Monitoring als Basis von Schutzmaßnahmen
Die wichtigsten Botschaften aus dem Honeynet-Projekt: Infrastrukturen und Produktionsstätten werden kontinuierlich ausgeforscht. Das gilt selbst für ein relativ unbedeutendes Wasserwerk in einer deutschen Kleinstadt. Aus Zugriffen können Angriffe werden, die ein hohes Schadenspotenzial haben – von der Ausspähung von Betriebsgeheimnissen bis zur Sabotage einer kompletten Infrastruktur.
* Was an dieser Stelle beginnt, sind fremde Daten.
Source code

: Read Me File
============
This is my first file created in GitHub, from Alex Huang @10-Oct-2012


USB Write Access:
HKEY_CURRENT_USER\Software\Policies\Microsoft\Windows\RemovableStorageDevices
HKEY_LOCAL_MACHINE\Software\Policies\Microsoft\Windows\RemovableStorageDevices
Ohne die Anpassung ihrer Sicherheitsvorkehrungen fahren Unternehmen und Betreiber von Infrastrukturen ein hohes Risiko.
Ein gezieltes Monitoring ist Voraussetzung dafür, dass Unternehmen ihre Gefährdungslage realistisch einschätzen und wirkungsvolle Schutzmaßnahmen entwickeln können. Nach den Erfahrungen aus dem Honeynet-Projekt muss das Monitoring zwingend auch Industrieprotokolle erfassen, weil potenzielle Angreifer diese Protokolle kennen und nutzen.